AIM OF THE TASK —
Rewrite every line of the listing below, swapping "series" for "data set" and leaving everything else unchanged.
_ _ _
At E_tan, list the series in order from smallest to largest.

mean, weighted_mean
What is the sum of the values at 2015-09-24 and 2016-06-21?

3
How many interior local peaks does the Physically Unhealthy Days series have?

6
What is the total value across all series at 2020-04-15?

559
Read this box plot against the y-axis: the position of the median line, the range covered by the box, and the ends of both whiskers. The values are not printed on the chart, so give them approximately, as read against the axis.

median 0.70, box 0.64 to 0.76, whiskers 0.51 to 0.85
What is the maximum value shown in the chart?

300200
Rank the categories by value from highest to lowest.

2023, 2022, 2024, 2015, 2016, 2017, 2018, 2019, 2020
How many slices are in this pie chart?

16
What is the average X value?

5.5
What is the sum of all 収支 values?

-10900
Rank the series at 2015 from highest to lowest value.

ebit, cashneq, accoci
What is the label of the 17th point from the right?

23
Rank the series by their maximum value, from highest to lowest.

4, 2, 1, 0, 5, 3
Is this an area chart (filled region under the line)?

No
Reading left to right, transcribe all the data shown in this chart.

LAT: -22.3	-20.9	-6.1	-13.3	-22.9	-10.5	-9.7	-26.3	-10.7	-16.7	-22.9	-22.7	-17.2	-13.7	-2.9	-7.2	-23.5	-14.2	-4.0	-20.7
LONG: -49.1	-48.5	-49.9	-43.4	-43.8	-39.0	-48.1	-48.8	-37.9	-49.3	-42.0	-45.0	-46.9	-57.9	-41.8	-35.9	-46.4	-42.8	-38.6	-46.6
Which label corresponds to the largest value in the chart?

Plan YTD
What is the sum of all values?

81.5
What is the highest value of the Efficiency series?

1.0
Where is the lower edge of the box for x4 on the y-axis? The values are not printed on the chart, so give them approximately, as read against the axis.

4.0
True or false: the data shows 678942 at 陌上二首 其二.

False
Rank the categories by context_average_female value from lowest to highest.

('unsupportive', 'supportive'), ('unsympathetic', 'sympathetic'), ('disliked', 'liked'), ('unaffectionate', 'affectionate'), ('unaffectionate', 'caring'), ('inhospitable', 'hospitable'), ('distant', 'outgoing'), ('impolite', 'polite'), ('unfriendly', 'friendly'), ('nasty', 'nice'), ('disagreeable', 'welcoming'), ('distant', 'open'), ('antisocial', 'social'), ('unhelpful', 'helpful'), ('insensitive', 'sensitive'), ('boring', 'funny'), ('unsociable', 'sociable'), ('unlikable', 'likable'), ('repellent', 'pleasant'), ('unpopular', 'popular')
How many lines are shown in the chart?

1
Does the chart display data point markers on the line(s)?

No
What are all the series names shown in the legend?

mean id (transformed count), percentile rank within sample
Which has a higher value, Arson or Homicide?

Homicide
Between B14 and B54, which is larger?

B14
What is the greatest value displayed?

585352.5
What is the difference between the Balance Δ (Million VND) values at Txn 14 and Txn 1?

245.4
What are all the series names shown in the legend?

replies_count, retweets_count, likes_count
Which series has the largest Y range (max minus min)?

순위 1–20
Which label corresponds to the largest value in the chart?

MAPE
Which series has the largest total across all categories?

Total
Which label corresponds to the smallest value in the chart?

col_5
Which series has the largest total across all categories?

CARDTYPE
_ _ _
OUTPUT —
At E_tan, list the data set in order from smallest to largest.

mean, weighted_mean
What is the sum of the values at 2015-09-24 and 2016-06-21?

3
How many interior local peaks does the Physically Unhealthy Days data set have?

6
What is the total value across all data set at 2020-04-15?

559
Read this box plot against the y-axis: the position of the median line, the range covered by the box, and the ends of both whiskers. The values are not printed on the chart, so give them approximately, as read against the axis.

median 0.70, box 0.64 to 0.76, whiskers 0.51 to 0.85
What is the maximum value shown in the chart?

300200
Rank the categories by value from highest to lowest.

2023, 2022, 2024, 2015, 2016, 2017, 2018, 2019, 2020
How many slices are in this pie chart?

16
What is the average X value?

5.5
What is the sum of all 収支 values?

-10900
Rank the data set at 2015 from highest to lowest value.

ebit, cashneq, accoci
What is the label of the 17th point from the right?

23
Rank the data set by their maximum value, from highest to lowest.

4, 2, 1, 0, 5, 3
Is this an area chart (filled region under the line)?

No
Reading left to right, transcribe all the data shown in this chart.

LAT: -22.3	-20.9	-6.1	-13.3	-22.9	-10.5	-9.7	-26.3	-10.7	-16.7	-22.9	-22.7	-17.2	-13.7	-2.9	-7.2	-23.5	-14.2	-4.0	-20.7
LONG: -49.1	-48.5	-49.9	-43.4	-43.8	-39.0	-48.1	-48.8	-37.9	-49.3	-42.0	-45.0	-46.9	-57.9	-41.8	-35.9	-46.4	-42.8	-38.6	-46.6
Which label corresponds to the largest value in the chart?

Plan YTD
What is the sum of all values?

81.5
What is the highest value of the Efficiency data set?

1.0
Where is the lower edge of the box for x4 on the y-axis? The values are not printed on the chart, so give them approximately, as read against the axis.

4.0
True or false: the data shows 678942 at 陌上二首 其二.

False
Rank the categories by context_average_female value from lowest to highest.

('unsupportive', 'supportive'), ('unsympathetic', 'sympathetic'), ('disliked', 'liked'), ('unaffectionate', 'affectionate'), ('unaffectionate', 'caring'), ('inhospitable', 'hospitable'), ('distant', 'outgoing'), ('impolite', 'polite'), ('unfriendly', 'friendly'), ('nasty', 'nice'), ('disagreeable', 'welcoming'), ('distant', 'open'), ('antisocial', 'social'), ('unhelpful', 'helpful'), ('insensitive', 'sensitive'), ('boring', 'funny'), ('unsociable', 'sociable'), ('unlikable', 'likable'), ('repellent', 'pleasant'), ('unpopular', 'popular')
How many lines are shown in the chart?

1
Does the chart display data point markers on the line(s)?

No
What are all the data set names shown in the legend?

mean id (transformed count), percentile rank within sample
Which has a higher value, Arson or Homicide?

Homicide
Between B14 and B54, which is larger?

B14
What is the greatest value displayed?

585352.5
What is the difference between the Balance Δ (Million VND) values at Txn 14 and Txn 1?

245.4
What are all the data set names shown in the legend?

replies_count, retweets_count, likes_count
Which data set has the largest Y range (max minus min)?

순위 1–20
Which label corresponds to the largest value in the chart?

MAPE
Which data set has the largest total across all categories?

Total
Which label corresponds to the smallest value in the chart?

col_5
Which data set has the largest total across all categories?

CARDTYPE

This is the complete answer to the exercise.